A shortened version for filenames is available on the punchcard at tools/pipeline/punchcard.csv

Function Naming Convenctions

We have adopted naming conventions in functions in this package as well as amadeus which is a key input package.

[High-Level-Process]_[Source]_[Object]

  • High-Level-Process

    • download
    • process
    • calc
  • source: the original data source. Same as source section for tar objects

  • Object An object that the function may be acting on

    • base_model
    • meta_model
    • feature

To run the pipeline

User settings

beethoven pipeline is configured for SLURM and is configured with defaults for NIEHS HPC settings. For adapting the settings to users’ environment, consult with the documentation of your platform and edit the _targets.R and inst/targets/targets_calculate.R (i.e., resource management) accordingly.

Setting _targets.R

For general users, all targets objects and meta information can be saved in a directory other than the pipeline default by changing store value in tar_config_set() at _targets.R in project root.

# replacing yaml file.
tar_config_set(
  store = "__your_directory__"
)

Users could comment out the three lines to keep targets in _targets directory under the project root. Common arguments are generated in the earlier lines in _targets.R file. Details of the function generating the arguments, set_args_calc, are described in the following.

Using set_args_calc

set_args_calc function exports or returns common parameters that are used repeatedly throughout the calculation process. The default commands are as below:

set_args_calc(
  char_siteid = "site_id",
  char_timeid = "time",
  char_period = c("2018-01-01", "2022-10-31"),
  num_extent = c(-126, -62, 22, 52),
  char_user_email = paste0(Sys.getenv("USER"), "@nih.gov"),
  export = FALSE,
  path_export = "inst/targets/punchcard_calc.qs",
  path_input = "input",
  nthreads_nasa = 14L,
  nthreads_hms = 3L,
  nthreads_tri = 5L,
  nthreads_geoscf = 10L,
  nthreads_nlcd = 2L,
  nthreads_narr = 24L,
  nthreads_groads = 3L,
  nthreads_population = 3L
)

All arguments except for char_siteid and char_timeid should be carefully set to match users’ environment. export = TRUE is recommended if there is no pre-generated qs file for calculation parameters. For more details, consult ?set_args_calc after loading beethoven in your R interactive session.

Running the pipeline

After switching to the project root directory (in terminal, cd [project_root], replace [project_root] with the proper path), users can run the pipeline.
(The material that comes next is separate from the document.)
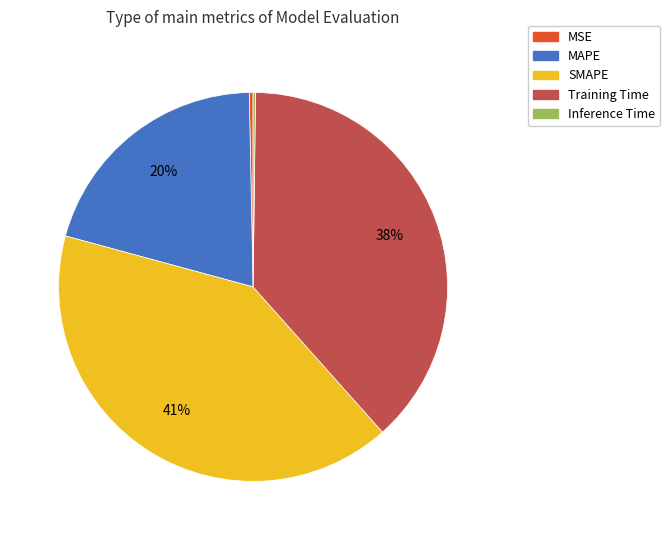

Is the sum of MAPE and MSE greater than half?

No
[!NOTE] With export = TRUE, it will take some time to proceed to the next because it will recursively search hdf file paths. The time is affected by the number of files to search or the length of the period (char_period).

Rscript inst/targets/targets_start.R &

[!WARNING] set_args_* family for downloading and summarizing prediction outcomes will be added in the future version.